Fully developed cognitions of folkpsychology and agency involve metarepresentation, which makes deception possible. This threatens social order. But these same metacognitive capacities provide the hope and promise of open-ended solutions through representations of counterintuitive supernatural worlds that cannot be logically or empirically verified or falsified.
Core religious beliefs minimally violate ordinary intuititions about how the world is, with all of its inescapable problems, thus enabling people to imagine minimally impossible worlds that appear to solve existential problems, including death and deception. The dual aspect of supernatural beliefs—commonsensical and counterfactual—renders them intuitively compelling yet fantastic, eminently recognizable but surprising. Such beliefs grab attention, activate intuition, and mobilize inference in ways that greatly facilitate their mnemonic retention, social transmission, cultural selection, and historic survival.
There’s a lot there to sift through, with Atran’s writing being thick with terminology from advanced psychology – and these are only the introductory paragraphs.
What seems to be the case however is that there are problems which the capacity for consciousness has created for the human mind. Moreover, factual understanding of many aspects of the world (e.g., knowledge of natural history; or false beliefs in an afterlife or the power of prayer) are luxuries that do not impact a person’s chances to make a living and raise children, so such factual beliefs can be eschewed.
But this doesn’t explain how many people such as myself have no problem dealing with existential problems of “death and deception,” as Atran writes, while being more successful in minimizing the counterfactual beliefs that I and other atheists hold. I would actually think that counterfactual beliefs and the superstitions that stem from them would make existential fears worse by way of exaggerations, as well as having the effect of eroding capacities for understanding – but then, I’m working on the premise that understanding leads to calmer risk analyses and responses to existential challenges.
Dealing with attention-grabbing ideas that activate intuition isn’t as much of a problem. Science is replete with such things and, as the saying goes, reality is usually stranger than fiction.
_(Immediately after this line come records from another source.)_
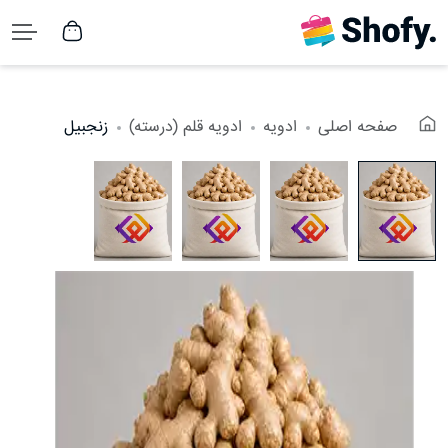
صفحه اصلی
ادویه
ادویه قلم (درسته)
زنجبیل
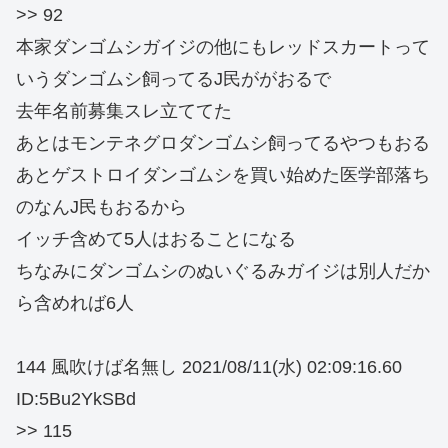
>> 92
本家ダンゴムシガイジの他にもレッドスカートって
いうダンゴムシ飼ってるJ民ががおるで
去年名前募集スレ立ててた
あとはモンテネグロダンゴムシ飼ってるやつもおる
あとゲストロイダンゴムシを買い始めた医学部落ち
のなんJ民もおるから
イッチ含めて5人はおることになる
ちなみにダンゴムシのぬいぐるみガイジは別人だか
ら含めれば6人
144 風吹けば名無し 2021/08/11(水) 02:09:16.60
ID:5Bu2YkSBd
>> 115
There is plenty of opportunity for awe and transcendent feelings there, not to mention counterintuitive puzzles, to keep our intellects engaged.
I suspect that the question is best answered by noting the principal qualitative difference between theists and atheists: atheism is becoming possible because many people are finding it possible to make it in society without a “hyperactive agency detector.” [See my post on Agency and Theory of Mind.]
Note: I shouldn’t have to say this, but this isn’t the place for comments arguing for a literal interpretation of Christian, Muslim, or other creation mythologies.